Lecture 16 - Drug Discovery Flashcards
What are the four main strategies for finding new drug molecules?
Follow-on compounds, computational models, serendipitous discovery, and natural products.
What is an example of a follow-on compound?
Sildenafil, originally developed for cardiovascular issues but later repurposed as Viagra.
Give an example of a natural product used in drug discovery.
Paclitaxel (Taxol), a microtubule inhibitor from the Pacific yew tree.
What is target validation?
Establishing a causal relationship between target modulation and disease pathology.
What defines a “hit” molecule?
A small molecule with initial activity toward a target, low molecular weight (150–400 Da), cLogP < 4.5, and 1-4 rings.
What are the two types of high-throughput screening (HTS)?
Unselected (random) screening and directed (target-informed) screening
What is fragment screening?
A method using smaller, less complex molecules to increase hit rates and explore chemical diversity.
Why are PAINs problematic in drug discovery?
They produce false-positive results due to non-specific binding, wasting time and resources
What is homologation in lead optimization?
Adding small units (e.g., CH₂) to molecules to improve properties like binding affinity or solubility.
What is bioisostere substitution, give an example.
Replacing functional groups with chemically similar ones to modify properties like metabolism, pKa, and solubility.
Example: Tetrazole replacing carboxylate in Losartan
What does conformational constraining aim to achieve?
Freezing a molecule into a specific shape that fits the target site better.
What is the purpose of fragment screening?

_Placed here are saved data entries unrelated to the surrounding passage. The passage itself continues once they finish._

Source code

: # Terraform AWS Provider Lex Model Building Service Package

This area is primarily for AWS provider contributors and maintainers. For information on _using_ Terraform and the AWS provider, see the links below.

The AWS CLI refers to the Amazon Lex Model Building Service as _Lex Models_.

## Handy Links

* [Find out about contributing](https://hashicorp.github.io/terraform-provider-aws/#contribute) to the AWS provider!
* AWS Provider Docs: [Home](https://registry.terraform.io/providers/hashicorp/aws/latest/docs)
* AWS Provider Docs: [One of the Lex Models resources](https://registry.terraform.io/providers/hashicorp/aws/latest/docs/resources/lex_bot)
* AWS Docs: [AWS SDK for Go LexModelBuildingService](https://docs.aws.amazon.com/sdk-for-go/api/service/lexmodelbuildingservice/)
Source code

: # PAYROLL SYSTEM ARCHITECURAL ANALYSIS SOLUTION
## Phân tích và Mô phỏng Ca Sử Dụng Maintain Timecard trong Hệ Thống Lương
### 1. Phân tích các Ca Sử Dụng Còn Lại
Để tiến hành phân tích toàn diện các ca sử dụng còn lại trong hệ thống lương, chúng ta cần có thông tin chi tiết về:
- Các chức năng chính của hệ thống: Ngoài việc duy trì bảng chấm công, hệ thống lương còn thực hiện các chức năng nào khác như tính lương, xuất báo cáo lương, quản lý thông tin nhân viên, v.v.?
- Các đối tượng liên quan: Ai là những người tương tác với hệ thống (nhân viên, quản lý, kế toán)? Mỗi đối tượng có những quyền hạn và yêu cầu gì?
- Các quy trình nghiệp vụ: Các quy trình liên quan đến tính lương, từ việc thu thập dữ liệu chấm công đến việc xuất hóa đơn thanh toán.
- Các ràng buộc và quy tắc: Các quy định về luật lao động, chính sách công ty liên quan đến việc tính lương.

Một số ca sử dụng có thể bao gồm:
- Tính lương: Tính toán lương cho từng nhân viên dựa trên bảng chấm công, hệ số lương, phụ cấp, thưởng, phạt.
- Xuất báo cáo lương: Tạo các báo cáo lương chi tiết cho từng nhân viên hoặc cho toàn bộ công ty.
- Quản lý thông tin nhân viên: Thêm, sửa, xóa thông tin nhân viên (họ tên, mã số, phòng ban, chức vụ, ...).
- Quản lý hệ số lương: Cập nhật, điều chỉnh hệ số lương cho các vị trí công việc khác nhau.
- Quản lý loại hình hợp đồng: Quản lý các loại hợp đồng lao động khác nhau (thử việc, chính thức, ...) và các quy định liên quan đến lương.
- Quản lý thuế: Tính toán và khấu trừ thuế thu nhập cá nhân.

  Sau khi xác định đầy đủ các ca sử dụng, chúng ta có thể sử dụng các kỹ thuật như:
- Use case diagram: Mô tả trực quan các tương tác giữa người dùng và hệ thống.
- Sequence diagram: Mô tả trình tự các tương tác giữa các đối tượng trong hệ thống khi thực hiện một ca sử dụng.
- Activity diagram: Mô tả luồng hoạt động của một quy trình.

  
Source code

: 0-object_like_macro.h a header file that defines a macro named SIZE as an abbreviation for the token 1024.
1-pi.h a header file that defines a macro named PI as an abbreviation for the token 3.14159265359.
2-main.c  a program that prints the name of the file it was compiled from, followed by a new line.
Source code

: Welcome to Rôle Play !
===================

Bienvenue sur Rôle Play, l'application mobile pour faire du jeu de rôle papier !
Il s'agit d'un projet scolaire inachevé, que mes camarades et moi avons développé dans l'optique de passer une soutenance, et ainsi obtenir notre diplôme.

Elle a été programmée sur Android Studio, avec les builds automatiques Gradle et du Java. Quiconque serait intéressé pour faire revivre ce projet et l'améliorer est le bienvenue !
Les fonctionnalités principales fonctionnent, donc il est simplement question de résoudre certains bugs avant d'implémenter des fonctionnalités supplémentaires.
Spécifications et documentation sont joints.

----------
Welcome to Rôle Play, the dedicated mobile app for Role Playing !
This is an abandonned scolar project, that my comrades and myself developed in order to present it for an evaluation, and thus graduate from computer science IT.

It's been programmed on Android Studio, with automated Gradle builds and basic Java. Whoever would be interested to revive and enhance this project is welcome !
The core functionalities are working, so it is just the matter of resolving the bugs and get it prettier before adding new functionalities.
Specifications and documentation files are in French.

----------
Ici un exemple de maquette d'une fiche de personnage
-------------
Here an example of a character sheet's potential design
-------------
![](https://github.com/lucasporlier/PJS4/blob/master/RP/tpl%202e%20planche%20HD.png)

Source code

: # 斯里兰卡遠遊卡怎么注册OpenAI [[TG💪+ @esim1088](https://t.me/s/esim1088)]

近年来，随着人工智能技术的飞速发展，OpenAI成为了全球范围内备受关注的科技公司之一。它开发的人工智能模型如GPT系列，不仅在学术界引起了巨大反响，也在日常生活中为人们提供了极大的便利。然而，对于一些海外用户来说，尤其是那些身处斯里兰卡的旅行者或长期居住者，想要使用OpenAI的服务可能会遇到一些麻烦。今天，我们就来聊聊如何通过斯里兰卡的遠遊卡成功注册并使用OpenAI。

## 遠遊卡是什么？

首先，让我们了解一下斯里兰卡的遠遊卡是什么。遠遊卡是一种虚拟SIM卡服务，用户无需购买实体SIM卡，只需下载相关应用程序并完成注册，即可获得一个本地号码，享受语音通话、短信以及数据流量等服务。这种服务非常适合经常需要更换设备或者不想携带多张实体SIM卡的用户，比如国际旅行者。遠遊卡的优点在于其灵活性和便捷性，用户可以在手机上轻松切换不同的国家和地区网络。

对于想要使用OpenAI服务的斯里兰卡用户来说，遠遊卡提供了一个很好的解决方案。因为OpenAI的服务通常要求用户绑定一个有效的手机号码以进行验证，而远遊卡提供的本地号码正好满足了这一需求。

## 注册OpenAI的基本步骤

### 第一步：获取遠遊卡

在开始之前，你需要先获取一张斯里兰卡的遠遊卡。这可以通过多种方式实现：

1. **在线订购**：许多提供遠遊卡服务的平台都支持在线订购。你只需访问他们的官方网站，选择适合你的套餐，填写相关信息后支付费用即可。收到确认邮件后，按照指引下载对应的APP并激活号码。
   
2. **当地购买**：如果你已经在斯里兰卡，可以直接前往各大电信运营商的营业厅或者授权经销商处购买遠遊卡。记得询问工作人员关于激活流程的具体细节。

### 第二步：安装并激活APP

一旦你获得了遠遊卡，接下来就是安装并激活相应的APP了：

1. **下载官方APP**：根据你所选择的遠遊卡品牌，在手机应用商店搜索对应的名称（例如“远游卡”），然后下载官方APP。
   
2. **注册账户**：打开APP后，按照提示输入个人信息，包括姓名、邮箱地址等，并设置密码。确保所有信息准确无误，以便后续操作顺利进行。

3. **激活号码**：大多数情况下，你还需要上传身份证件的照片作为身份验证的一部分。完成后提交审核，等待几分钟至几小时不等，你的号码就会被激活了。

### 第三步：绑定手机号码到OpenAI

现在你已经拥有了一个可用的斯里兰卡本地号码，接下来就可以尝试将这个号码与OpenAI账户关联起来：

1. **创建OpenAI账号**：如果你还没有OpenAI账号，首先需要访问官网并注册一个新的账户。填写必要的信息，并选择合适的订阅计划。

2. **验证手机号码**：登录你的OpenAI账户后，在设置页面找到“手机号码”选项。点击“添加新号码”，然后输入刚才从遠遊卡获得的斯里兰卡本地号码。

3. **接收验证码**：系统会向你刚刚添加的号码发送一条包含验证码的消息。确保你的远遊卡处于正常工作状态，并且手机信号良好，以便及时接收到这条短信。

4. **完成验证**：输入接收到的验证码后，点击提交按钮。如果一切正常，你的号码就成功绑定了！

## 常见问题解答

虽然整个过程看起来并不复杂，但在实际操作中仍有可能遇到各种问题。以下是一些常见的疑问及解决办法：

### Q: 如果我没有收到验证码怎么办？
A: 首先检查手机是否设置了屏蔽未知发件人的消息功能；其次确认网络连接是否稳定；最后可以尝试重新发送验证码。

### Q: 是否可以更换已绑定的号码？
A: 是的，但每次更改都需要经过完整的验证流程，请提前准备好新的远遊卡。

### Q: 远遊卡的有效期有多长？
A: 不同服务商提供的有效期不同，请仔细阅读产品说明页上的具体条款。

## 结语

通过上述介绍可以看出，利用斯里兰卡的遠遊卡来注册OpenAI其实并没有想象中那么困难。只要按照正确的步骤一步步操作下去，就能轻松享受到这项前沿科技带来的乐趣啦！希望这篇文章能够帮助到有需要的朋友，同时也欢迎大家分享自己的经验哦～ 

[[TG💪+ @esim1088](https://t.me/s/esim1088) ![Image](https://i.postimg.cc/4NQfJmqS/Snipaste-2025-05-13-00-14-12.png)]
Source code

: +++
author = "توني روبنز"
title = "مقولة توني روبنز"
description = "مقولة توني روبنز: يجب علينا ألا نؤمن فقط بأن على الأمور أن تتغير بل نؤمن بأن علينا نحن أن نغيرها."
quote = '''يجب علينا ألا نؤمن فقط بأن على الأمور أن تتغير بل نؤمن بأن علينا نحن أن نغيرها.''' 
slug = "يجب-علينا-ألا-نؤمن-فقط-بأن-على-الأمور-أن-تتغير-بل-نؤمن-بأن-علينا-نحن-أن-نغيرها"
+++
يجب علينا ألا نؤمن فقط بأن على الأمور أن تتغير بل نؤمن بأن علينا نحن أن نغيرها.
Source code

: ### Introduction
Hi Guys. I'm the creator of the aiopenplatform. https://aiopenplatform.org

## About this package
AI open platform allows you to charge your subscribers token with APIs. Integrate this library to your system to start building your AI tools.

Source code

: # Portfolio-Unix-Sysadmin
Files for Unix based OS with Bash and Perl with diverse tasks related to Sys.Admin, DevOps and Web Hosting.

To use smaller fragments for higher chemical diversity and identify low-affinity hits.
What are key steps in hit-to-lead optimization?
Refining hits to enhance activity, selectivity, and ADME profiles.
What are the attributes of lead-like compounds defined by the Rule of Three?
Molecular weight < 300 Da.
Log P < 3.
≤3 hydrogen bond donors/acceptors and rotatable bonds.
Polar surface area ≤ 60 Ų.
How does fragment screening improve drug discovery efficiency?
By reducing ligand complexity, it increases the chances of finding molecules that bind effectively to the target.
What is the main advantage of using fragments in drug discovery?
Fragments allow for the exploration of chemical diversity and can bind targets in multiple ways, even with weak affinity.
What is the goal of lead candidate development from fragment screening?
To combine structural features of hits into an optimized molecule with higher affinity and selectivity.
Why is ligand complexity reduced in fragment screening?
o simplify molecules, making it easier to identify potential matches with target sites and increase hit rates.